» Document excerpt

_ _ _ _ _

# Google Is Selling Motorola to Lenovo for $3 Billion??



## Kid_Eternity (Jan 29, 2014)

A rumour that could be bollox but still if this turns out to be true: WOW!









> The New York Times is reporting that Google will sell its Mobility unit to Lenovo for $3 billion. Details are thin, but the Times says a deal should be announced shortly.
> 
> For a refresher, Google bought Motorola Mobility back in 2011 for $12.5 billion. Motorola Mobility is the part of Motorola that includes handset technology that was spun off. Google bought it and rebranded it as Motorola: a Google company.



Selling at a $9.5 billion loss?


----------



## bouncer_the_dog (Jan 29, 2014)

If they asset stripped it properly then flogging off the out of scope elements only seems sensible..


----------



## Kid_Eternity (Jan 29, 2014)

It appears it's true and as you say they've asset stripped it, selling everything but the patents (their real reason for buying it in the first place)...so much for innovation...


----------



## weltweit (Jan 29, 2014)

Oh, and I thought the Google/Motorola economy smartphone was sounding interesting .....

Is there any evidence this story is true?


----------



## Kid_Eternity (Jan 30, 2014)

Yep it's all over the tech blogs, an internal Google memo about it has now been leaked too.


----------



## editor (Jan 30, 2014)

The sale has gone through.


> Google has sold Motorola Mobility to Chinese computer maker Lenovo for $2.91bn (£1.8bn), in a surprise move.
> 
> Google bought the struggling US mobile phone company for $12.5bn in 2012.
> 
> ...


Google, of course, continues to innovate elsewhere.


----------



## editor (Jan 30, 2014)

Here's what Lenovo don't get:


> We know Lenovo gets Motorola as a mobile device company, which encompasses the logo and name. What we are also starting to see is just what Lenovo _isn’t_getting in the deal, which could end up being more fruitful than Motorola Mobile ever could.
> 
> We already know Lenovo isn’t getting any of the patents Motorola held. When purchased by Google in 2012, the deal for Motorola was said to be a patent grab, meant to protect Google from lawsuits aimed in their direction. The most notable was a tiff with Microsoft in which the Motorola patents proved nearly useless.
> 
> ...


And here's some non hysterical analysis: 


> This boils down to Lenovo getting the _mobile_ Motorola, and Google keeping the intellectual property. Lenovo misses out on patents (which they’ll license for the purpose of mobile), but they gain a great mobile hardware/software company with a strong team. Google retains the patents, R&D, and special projects. When you consider the scope of what Google and Motorola can do seperately, it’s an appropriate split, and right for everyone involved.

_ _ _ _ _

» Records shown

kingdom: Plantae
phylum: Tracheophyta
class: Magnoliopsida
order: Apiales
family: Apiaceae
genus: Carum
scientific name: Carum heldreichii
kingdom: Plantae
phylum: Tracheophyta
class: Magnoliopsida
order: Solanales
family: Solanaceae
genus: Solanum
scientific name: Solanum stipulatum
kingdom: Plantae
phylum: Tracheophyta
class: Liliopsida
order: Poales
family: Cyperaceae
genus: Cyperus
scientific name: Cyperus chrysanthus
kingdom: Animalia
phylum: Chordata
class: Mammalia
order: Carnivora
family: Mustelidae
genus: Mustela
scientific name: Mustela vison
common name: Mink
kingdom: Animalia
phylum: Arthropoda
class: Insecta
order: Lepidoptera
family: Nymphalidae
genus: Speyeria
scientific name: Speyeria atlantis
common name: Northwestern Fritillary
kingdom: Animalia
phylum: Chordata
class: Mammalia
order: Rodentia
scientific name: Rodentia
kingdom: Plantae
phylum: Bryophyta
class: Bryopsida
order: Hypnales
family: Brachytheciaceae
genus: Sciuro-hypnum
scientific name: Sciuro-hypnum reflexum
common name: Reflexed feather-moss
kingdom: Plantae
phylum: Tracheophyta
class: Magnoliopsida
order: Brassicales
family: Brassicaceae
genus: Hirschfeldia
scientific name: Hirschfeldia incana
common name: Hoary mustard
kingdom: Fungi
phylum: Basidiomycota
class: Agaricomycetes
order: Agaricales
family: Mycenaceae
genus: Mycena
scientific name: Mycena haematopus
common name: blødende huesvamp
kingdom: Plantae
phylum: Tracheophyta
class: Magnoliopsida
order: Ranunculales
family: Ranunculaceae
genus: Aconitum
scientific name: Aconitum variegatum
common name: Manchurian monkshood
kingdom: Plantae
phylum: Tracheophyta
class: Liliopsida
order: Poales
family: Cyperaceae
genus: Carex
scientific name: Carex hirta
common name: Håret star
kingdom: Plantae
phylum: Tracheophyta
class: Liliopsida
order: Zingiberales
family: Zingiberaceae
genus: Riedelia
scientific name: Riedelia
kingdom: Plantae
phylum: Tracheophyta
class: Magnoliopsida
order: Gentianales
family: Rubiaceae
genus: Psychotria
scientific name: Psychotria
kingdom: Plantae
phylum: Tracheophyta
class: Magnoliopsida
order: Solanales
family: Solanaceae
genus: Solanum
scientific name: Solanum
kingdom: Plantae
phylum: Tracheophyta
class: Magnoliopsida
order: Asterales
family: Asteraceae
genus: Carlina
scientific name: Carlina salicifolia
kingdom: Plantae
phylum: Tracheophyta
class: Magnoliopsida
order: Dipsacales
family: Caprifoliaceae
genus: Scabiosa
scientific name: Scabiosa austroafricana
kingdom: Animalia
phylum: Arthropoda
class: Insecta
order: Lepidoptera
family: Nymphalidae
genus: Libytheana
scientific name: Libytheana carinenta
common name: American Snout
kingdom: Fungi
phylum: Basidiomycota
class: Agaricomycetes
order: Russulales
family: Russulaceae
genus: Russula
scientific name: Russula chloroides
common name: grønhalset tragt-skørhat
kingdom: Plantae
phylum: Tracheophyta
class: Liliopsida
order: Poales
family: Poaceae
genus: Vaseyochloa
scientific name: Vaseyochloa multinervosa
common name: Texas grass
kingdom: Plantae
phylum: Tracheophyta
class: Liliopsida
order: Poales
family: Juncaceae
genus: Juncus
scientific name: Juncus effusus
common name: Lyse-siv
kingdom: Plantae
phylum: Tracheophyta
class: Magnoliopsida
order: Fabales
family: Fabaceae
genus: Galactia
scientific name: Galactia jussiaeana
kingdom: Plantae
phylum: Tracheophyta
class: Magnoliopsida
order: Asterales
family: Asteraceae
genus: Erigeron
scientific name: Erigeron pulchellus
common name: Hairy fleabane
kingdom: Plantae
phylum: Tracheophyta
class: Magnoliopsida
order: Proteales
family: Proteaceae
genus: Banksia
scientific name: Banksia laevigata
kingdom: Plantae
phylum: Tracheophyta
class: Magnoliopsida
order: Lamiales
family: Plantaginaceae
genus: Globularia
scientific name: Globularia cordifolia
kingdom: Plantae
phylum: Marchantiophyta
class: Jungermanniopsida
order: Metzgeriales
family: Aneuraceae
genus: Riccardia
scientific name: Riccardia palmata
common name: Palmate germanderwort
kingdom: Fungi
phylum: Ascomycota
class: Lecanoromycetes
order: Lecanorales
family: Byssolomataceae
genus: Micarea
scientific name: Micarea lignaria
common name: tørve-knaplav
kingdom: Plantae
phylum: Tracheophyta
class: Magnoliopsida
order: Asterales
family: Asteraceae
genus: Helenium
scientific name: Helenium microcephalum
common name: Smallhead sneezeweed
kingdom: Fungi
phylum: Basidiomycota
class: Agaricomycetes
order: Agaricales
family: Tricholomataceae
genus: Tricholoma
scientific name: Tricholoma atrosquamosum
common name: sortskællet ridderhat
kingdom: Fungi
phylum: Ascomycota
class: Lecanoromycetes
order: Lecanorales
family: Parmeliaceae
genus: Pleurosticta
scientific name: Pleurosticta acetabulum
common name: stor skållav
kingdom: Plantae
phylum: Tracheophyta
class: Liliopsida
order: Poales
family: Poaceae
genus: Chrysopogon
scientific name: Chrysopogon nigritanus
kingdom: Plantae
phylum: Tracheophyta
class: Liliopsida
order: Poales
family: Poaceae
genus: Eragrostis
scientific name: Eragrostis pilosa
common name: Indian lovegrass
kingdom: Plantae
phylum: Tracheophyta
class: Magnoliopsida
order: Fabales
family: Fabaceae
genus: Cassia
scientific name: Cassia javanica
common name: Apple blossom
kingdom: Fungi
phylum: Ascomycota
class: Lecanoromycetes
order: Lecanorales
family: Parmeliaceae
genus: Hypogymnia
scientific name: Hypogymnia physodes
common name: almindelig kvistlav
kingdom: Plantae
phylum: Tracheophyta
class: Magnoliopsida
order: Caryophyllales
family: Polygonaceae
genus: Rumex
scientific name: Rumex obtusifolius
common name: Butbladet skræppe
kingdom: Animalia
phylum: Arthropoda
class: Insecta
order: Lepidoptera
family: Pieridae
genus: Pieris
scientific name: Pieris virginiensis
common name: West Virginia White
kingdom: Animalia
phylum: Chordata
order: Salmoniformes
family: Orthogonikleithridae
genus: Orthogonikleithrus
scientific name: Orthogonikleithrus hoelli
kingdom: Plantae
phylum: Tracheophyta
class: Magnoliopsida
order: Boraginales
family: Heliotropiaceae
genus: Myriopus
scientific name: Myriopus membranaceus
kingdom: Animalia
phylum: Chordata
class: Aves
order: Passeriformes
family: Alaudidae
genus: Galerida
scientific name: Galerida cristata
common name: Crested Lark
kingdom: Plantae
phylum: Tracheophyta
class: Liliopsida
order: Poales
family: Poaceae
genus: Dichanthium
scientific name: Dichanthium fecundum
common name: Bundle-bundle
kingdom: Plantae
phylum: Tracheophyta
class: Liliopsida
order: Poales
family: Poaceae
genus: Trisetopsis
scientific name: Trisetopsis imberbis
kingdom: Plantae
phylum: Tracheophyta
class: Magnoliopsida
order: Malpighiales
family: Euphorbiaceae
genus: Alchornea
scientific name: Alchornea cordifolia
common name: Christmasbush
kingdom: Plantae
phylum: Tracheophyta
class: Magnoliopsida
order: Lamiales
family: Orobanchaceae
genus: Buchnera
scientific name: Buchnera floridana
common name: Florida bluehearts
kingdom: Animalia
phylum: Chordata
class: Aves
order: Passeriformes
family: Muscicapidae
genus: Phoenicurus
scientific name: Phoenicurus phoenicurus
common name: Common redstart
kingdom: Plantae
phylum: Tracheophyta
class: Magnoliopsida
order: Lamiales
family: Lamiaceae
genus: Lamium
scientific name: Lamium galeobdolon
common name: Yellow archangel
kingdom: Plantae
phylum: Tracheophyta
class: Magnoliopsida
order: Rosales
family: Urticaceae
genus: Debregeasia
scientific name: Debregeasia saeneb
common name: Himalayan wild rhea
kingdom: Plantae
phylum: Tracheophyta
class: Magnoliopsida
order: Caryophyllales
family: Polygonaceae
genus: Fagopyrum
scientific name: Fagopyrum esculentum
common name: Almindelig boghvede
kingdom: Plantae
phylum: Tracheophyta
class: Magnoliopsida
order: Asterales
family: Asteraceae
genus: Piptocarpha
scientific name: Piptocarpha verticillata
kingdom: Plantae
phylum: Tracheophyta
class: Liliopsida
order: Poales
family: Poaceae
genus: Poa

_ _ _ _ _

» Exercise
Answer these questions about the forum thread on Google selling Motorola to Lenovo:
(a) In the report the editor quotes after writing that the sale has gone through, what price did Google sell Motorola Mobility to Lenovo for?
(b) What does Kid_Eternity say has been leaked?
(c) In the analysis at the end of the thread, what does Google retain?

» Written solution
(a) $2.91bn (£1.8bn).
(b) An internal Google memo about it.
(c) The patents, R&D, and special projects.